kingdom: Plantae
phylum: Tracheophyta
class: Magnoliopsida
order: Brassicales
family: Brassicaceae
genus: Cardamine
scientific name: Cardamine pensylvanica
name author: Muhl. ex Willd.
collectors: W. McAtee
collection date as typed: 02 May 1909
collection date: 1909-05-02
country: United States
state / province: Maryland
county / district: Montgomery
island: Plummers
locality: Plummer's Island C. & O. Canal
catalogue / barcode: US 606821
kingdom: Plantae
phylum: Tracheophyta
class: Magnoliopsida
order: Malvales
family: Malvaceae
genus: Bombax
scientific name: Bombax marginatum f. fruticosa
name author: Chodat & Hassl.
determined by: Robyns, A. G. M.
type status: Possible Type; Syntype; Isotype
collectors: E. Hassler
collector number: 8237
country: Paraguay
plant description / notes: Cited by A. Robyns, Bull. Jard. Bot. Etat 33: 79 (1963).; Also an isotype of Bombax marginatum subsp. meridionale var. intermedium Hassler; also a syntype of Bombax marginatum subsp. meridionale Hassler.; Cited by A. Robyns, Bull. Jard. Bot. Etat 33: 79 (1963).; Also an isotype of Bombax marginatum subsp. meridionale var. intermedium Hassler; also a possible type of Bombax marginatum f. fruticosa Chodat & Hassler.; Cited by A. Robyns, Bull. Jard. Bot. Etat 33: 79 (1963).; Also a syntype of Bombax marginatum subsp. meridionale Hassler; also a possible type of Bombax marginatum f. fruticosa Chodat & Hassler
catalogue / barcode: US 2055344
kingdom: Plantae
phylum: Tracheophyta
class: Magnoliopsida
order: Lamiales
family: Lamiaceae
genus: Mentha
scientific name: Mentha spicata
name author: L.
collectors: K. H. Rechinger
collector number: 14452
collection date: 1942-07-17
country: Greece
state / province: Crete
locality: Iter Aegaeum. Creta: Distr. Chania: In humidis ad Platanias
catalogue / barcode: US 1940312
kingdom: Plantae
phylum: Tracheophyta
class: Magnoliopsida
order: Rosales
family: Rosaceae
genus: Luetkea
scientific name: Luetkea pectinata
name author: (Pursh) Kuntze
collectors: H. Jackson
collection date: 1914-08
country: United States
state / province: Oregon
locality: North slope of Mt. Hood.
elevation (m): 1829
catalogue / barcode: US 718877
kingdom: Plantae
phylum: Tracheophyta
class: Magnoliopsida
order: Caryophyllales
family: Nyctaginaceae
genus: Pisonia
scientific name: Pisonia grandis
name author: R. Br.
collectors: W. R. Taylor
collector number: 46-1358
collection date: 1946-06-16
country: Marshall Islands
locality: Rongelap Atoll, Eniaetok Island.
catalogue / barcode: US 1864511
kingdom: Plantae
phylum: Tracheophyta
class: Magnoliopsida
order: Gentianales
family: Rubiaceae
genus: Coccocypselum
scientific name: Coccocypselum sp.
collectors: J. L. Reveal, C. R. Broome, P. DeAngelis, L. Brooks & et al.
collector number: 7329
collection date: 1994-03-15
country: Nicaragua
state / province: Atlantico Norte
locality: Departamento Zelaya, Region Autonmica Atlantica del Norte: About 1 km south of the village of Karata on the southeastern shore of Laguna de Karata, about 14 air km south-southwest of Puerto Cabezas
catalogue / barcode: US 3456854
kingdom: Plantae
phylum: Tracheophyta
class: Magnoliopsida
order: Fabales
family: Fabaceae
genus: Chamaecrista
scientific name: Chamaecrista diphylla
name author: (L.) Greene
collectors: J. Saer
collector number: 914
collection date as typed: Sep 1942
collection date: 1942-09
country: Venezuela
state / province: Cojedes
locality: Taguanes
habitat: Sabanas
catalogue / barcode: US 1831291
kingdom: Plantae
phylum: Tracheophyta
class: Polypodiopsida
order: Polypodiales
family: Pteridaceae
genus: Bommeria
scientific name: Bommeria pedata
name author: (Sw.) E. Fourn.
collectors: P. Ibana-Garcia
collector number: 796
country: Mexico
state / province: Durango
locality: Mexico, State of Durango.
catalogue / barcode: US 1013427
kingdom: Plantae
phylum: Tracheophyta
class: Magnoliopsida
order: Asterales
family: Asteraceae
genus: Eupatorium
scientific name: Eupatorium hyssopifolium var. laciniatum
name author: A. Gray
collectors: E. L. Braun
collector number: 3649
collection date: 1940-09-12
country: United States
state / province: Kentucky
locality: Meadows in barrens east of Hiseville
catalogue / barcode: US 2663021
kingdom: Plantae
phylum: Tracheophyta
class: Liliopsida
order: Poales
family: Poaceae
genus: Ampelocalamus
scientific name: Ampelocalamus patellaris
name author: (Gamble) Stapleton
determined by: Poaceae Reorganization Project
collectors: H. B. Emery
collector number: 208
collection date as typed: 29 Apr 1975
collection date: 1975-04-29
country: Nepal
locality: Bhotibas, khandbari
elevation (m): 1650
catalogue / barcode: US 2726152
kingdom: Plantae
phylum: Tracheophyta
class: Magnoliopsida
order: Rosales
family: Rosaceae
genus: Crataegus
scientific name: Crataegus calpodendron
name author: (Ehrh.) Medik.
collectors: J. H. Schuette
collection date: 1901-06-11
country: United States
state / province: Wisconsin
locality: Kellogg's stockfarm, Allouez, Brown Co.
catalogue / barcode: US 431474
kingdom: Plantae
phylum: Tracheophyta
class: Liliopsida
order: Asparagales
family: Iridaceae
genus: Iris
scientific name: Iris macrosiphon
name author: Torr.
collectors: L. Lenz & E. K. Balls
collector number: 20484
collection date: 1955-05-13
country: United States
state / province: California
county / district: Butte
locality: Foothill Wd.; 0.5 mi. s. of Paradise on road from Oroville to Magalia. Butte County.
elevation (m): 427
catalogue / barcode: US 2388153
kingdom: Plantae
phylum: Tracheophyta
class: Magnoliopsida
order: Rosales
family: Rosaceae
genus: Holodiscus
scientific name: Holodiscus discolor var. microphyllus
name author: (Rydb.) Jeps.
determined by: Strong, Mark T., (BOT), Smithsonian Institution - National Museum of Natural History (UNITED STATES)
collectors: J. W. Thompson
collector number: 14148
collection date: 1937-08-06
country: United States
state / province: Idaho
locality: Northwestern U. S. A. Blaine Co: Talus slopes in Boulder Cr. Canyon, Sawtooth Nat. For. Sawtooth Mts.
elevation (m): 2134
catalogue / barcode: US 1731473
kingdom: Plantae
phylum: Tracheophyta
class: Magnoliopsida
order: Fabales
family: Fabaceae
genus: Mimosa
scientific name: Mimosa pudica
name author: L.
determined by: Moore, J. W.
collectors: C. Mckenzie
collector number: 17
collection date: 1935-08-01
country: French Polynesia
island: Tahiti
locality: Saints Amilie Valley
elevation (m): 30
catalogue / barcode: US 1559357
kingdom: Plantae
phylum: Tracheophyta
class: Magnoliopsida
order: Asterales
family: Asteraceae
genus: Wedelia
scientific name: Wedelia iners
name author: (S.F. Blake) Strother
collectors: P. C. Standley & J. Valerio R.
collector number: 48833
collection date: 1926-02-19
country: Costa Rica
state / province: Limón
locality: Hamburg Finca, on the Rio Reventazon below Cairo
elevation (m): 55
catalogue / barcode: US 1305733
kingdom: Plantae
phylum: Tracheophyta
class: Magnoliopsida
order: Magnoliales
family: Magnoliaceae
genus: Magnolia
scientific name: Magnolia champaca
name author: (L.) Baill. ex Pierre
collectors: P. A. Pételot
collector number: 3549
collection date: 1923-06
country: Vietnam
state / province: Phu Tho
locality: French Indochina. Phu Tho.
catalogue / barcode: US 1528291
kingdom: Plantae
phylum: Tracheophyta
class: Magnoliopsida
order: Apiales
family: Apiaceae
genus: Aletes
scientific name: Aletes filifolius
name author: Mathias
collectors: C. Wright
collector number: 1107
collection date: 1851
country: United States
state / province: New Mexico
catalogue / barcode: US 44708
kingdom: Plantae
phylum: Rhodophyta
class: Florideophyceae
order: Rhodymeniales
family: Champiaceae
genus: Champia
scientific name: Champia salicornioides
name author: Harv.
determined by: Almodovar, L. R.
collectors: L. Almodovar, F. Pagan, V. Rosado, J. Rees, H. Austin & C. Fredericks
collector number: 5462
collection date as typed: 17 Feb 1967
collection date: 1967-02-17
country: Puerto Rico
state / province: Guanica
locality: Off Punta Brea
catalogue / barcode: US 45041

####

§ **Stated problem**
Give the items again, beginning at the line that has "collector number: 14148" and stopping after the line that has "collection date: 1923-06". Switch "locality" to "site" and leave everything else unchanged.

§ **The reply**
collector number: 14148
collection date: 1937-08-06
country: United States
state / province: Idaho
site: Northwestern U. S. A. Blaine Co: Talus slopes in Boulder Cr. Canyon, Sawtooth Nat. For. Sawtooth Mts.
elevation (m): 2134
catalogue / barcode: US 1731473
kingdom: Plantae
phylum: Tracheophyta
class: Magnoliopsida
order: Fabales
family: Fabaceae
genus: Mimosa
scientific name: Mimosa pudica
name author: L.
determined by: Moore, J. W.
collectors: C. Mckenzie
collector number: 17
collection date: 1935-08-01
country: French Polynesia
island: Tahiti
site: Saints Amilie Valley
elevation (m): 30
catalogue / barcode: US 1559357
kingdom: Plantae
phylum: Tracheophyta
class: Magnoliopsida
order: Asterales
family: Asteraceae
genus: Wedelia
scientific name: Wedelia iners
name author: (S.F. Blake) Strother
collectors: P. C. Standley & J. Valerio R.
collector number: 48833
collection date: 1926-02-19
country: Costa Rica
state / province: Limón
site: Hamburg Finca, on the Rio Reventazon below Cairo
elevation (m): 55
catalogue / barcode: US 1305733
kingdom: Plantae
phylum: Tracheophyta
class: Magnoliopsida
order: Magnoliales
family: Magnoliaceae
genus: Magnolia
scientific name: Magnolia champaca
name author: (L.) Baill. ex Pierre
collectors: P. A. Pételot
collector number: 3549
collection date: 1923-06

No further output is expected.